# Altavoces coches



## josefrenpa (Ago 26, 2012)

En primer lugar presentarme, pues es la primera vez que entro en este foro, ruego vuestra comprensión pues se poco. Soy de Huelva (España).

Tengo un coche nuevo con una radio cd y veo que de fabrica no vienen los Tweeters, tiene el sitio vacío. ¿Puedo ponerle unos y como se montarían? ¿Se pueden unir con un cable con los que tengo en las puertas delanteras?  ¿Al ser una radio-cd normal sin amplificador, solo el propia de la radio, los movería bien?
Gracias de antemano.


----------



## solaris8 (Ago 26, 2012)

mira si el coche es nuevo yo pensaria que ya tiene tweeters,







fijate en la puerta si son semejantes a esos, ya tienen, y si se pueden conectar ,no te sacan volumen ni potencia, considerable.el capacitor puede estar entre 2.2 a 4.7 micros, no polarizado.

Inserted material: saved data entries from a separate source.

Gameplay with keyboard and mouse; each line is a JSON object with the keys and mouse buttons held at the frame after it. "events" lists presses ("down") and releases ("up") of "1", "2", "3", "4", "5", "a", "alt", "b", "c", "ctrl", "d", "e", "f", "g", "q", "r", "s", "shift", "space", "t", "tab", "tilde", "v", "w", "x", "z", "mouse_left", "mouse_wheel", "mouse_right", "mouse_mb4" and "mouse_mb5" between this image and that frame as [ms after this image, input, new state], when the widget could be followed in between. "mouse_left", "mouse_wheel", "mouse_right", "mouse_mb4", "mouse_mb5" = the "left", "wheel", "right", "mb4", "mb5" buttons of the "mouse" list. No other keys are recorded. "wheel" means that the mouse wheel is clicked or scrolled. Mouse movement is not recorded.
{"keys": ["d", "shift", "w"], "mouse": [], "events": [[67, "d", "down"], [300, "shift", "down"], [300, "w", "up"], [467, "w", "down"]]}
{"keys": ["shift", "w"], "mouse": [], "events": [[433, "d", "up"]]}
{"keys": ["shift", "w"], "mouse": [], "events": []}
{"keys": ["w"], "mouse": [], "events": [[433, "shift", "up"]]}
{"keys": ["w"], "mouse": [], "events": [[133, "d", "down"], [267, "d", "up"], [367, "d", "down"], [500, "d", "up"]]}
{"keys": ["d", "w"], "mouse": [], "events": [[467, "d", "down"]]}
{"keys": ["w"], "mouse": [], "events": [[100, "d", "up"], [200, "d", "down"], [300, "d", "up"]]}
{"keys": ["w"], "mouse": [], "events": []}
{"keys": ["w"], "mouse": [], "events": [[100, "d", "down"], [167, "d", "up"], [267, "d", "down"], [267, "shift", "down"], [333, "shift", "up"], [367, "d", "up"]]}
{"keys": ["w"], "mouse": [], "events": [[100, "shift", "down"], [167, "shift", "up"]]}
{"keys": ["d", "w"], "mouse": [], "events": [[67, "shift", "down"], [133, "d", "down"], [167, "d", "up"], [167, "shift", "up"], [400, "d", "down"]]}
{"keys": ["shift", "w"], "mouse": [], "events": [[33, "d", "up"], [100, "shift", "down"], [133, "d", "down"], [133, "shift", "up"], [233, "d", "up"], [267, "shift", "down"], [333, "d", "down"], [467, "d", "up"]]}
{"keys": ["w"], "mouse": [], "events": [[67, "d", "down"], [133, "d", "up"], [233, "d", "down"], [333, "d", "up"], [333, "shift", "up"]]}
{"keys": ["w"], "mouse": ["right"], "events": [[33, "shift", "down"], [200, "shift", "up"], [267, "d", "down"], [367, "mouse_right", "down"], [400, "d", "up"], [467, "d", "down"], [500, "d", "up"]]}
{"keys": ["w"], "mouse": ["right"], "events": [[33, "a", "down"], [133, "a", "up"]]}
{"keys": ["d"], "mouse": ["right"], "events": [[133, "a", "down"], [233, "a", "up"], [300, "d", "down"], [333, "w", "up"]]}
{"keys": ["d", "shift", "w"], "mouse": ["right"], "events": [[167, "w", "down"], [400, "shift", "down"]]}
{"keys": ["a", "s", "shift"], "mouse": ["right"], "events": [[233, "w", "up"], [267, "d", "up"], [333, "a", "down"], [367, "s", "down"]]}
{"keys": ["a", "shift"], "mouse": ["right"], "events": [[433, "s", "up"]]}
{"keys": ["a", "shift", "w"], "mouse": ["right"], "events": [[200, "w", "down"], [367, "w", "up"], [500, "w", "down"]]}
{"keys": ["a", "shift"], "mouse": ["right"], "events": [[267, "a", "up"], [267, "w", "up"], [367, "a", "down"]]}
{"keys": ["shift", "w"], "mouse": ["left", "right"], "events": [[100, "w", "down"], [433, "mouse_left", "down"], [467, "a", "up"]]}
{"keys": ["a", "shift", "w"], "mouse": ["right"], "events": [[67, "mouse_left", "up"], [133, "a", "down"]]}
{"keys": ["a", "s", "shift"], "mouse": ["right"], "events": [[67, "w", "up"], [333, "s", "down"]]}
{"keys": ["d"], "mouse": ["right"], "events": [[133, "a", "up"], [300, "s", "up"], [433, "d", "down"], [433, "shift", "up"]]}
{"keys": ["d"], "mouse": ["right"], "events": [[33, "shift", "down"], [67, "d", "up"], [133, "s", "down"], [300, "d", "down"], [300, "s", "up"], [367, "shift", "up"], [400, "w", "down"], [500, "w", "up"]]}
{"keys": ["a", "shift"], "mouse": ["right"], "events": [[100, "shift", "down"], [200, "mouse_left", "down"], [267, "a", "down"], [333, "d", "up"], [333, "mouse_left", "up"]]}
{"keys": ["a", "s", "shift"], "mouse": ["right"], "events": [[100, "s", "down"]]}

cualquier cosa adjunta que modelo ,marca y año es el auto


----------



## josefrenpa (Ago 27, 2012)

Gracias por la rápida respuesta.

Los altavoces son normales, no como en la fotografia.
El coche es el BMW x1  básico del 2012, tiene dos altavoces en las puertas delanteras, pero tiene en una esquina de las puertas junto a la terminación del cristal, dos huecos vacios para los twitter, que bmw utiliza si pides radio profesional con hifi.
Yo solo quería saber, que si los pongo, mejoraría algo los agudos y siempre un altavoz mas mejoraría algo el sonido, sobre todo como dices bien, los de las puertas no son de dos o tres vias, pero yo los veo simples.
Un saludo.


----------



## solaris8 (Ago 27, 2012)

que tal amigo, yo diria que si puedes cambies los parlantes de las puertas, por triaxiales, con eso mejorarías bastante el sonido sino, coaxiales y tweeters o solo los tweeters si quieres sentir los agudos, mas cerca. 
el circuito del tweeter es el de arriba, el capacitor puede ser de poliester de 2.2 o 4.7 micros por 200 o 400 volts, no es critico los micros, prueba y el que mejor suene ahi mismo  
 o dos electroliticos como estan en la figura






*aqui en la figura de arriba donde dice parlante debe decir tweeter*

un abrazo y aqui estamos


----------



## zombiesss (Ago 27, 2012)

Si compras unos tweeter especificos para car audio, ya vienen con su filtro incorporado, por lo tanto, solo tienes que conectarlos en paralelo a los que ya trae el vehiculo. Los montas en el sitio donde hay hueco, y mejorara el sonido del coche bastante. Yo lo hice asi, en mi anterior vehiculo, un KIA picanto y cambio el sonido mucho.


----------



## josefrenpa (Ago 29, 2012)

Muchas gracias, así lo haré, creo que es lo mejor. Mil gracias de nuevo


----------